Seçimlerin iki turu arasında, Ulusal Cephe'ye karşı alınacak tavır konusunda çıkan tartışmalar bu çatışmanın en belirgin işaretleri oldu.
Seçimlerden önce Sarkozy'nin açtığı "Fransız kimliği" tartışması merkezcilerle arasının açılmasına neden olmuştu, buna bir de seçimlerden hemen sonra açılmak istenen "İslam ve laiklik" tartışmasının eklenmesi işe tuz biber ekti.
Sadece merkez sağ değil, Başbakan François Fillon bile açıktan bu tartışmaya karşı çıktı ve Parti Genel Sekreteri ile arasında çok sert bir polemik yaşandı.

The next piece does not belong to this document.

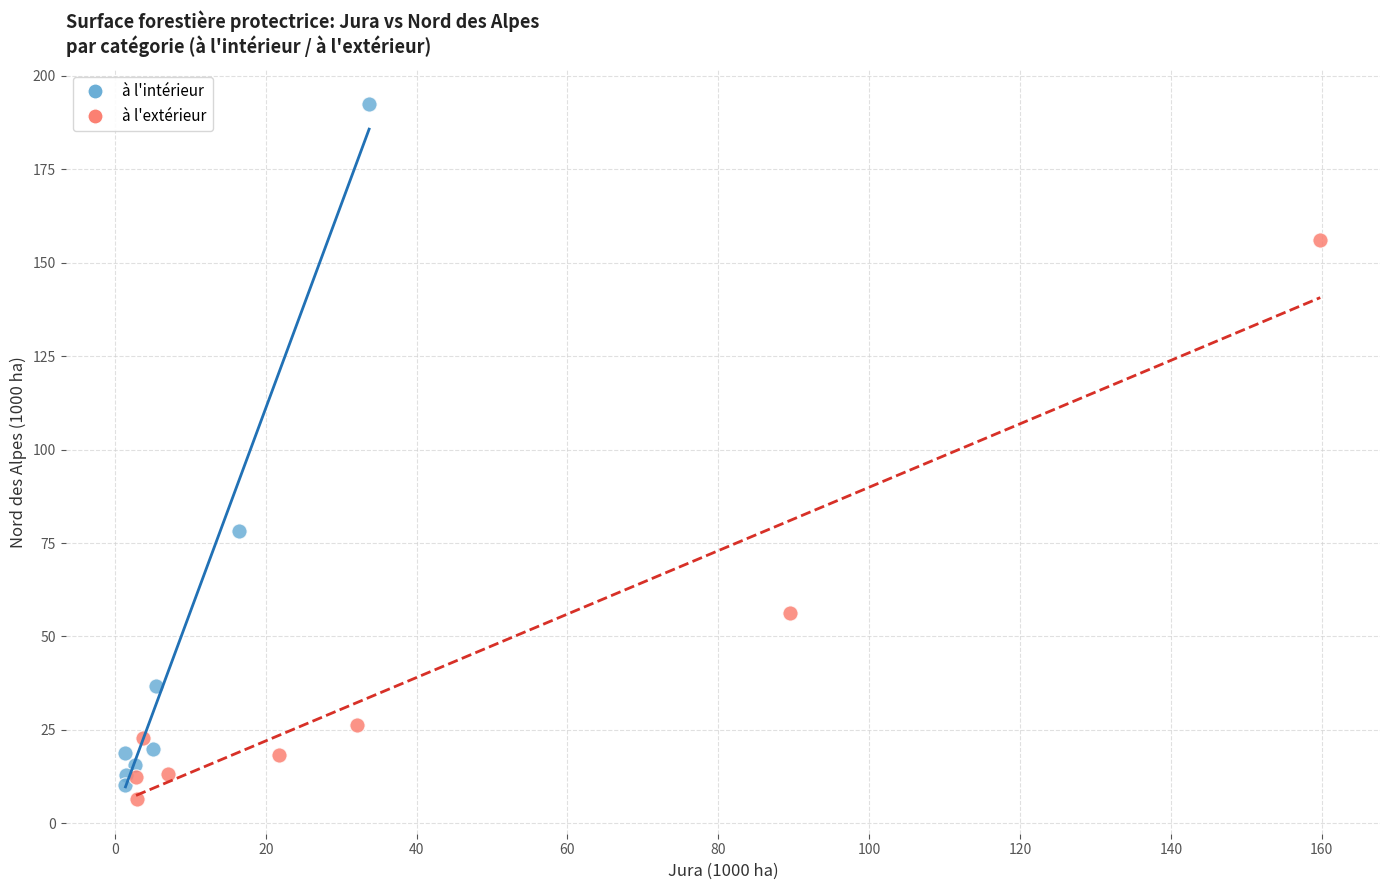

Which series has the largest Y range (max minus min)?

à l'intérieur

Sarkozy bugüne kadar genellikle destek gördüğü, destek görmese bile kendisine karşı sessiz kalan Katolik, Protestan, Ortodoks kiliseleri temsilcilerinin, Musevi, Müslüman ve Budist liderlerin de tepkisini çekti. Bu dört inanç dinin temsilcileri bir bildiri yayınlayarak bu tartışmaya karşı olduklarını açıkladılar.

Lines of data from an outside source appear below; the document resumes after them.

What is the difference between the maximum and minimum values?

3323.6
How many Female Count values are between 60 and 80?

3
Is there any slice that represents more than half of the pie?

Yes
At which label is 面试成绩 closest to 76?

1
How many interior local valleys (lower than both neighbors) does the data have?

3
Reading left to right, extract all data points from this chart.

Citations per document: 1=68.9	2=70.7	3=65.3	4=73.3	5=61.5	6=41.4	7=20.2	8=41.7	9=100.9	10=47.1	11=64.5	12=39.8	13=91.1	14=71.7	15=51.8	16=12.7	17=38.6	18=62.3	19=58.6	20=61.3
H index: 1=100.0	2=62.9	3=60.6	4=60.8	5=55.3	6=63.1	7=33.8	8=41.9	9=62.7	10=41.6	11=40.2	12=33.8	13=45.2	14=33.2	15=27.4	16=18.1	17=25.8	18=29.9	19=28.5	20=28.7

Sarkozy artık sağın doğal adayı değil ama, bütün bunlar Sarkozy'nin adaylıktan çekileceği anlamına da gelmiyor. Sağda, Sarkozy'nin yerini alacak yeni bir adayın düşünü kuran çok, ama Sarkozy bütün kapıları kapatmış durumda.

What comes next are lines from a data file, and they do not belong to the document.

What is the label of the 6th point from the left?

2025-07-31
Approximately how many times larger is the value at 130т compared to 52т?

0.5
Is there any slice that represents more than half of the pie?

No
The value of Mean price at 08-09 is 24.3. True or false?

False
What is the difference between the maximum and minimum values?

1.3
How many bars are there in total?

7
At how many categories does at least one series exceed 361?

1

Sağda ideolojik bir mücadele yok. Sarkozy'nin ideolojisi yok. Sarkozy, son derecede pragmatik ve fırsatçı bir tavırla seçimleri kazanacak bir aygıt (UMP) yarattı.
İktidara gelince, önce liberal uygulamalara dayandı. Bush yönetimine yakınlaştı. NATO'ya geri döndü. Geleneksel Arap yanlısı dış politikadan İsrail yanlısı politikalara kaydı.
Bunun sonucunda Fransa'nın Arap dünyasındaki tarihsel etkisini azalttı. Barack Obama'nın seçilmesiyle birlikte, biraz şaşkınlık geçirdi, yeni duruma ayak uydurmakta zorlandı. Mali krizin ardından korktu, korumacı politikalara çarketti.
Bu nedenle sağ içindeki mücadele, daha çok, 13 ay sonra yapılacak cumhurbaşkanlığı seçimlerinden sonraya yönelik. Yapılan, olası bir yenilginin ardından -bu günkü durum devam ederse kaçınılmaz görünüyor- yeni kralın kim olacağının mücadelesi. Bugünkü durum devam ederse elbet! (MSŞ/EÖ)
* Kanton, Fransa'nın idari sistemi içinde, 26 bölge, 101 departman ve 342 mahalleden (arrdondissement) sonra dördüncü sırada yer alan idari birim. Fransa'da toplam 4039 kanton var. Yetkili olduğu konular ortaokulların inşaatı ve finansmanı, karayolları, sosyal yardımlar ve küçük işyerlerine destek yardımları. Aslında görevleri bölgelerinkilerle çakışıyor. Bu nedenle, yeni kabul edilen yasayla, 2014 yılından itibaren, bölge ve kanton seçimleri birleştiriliyor.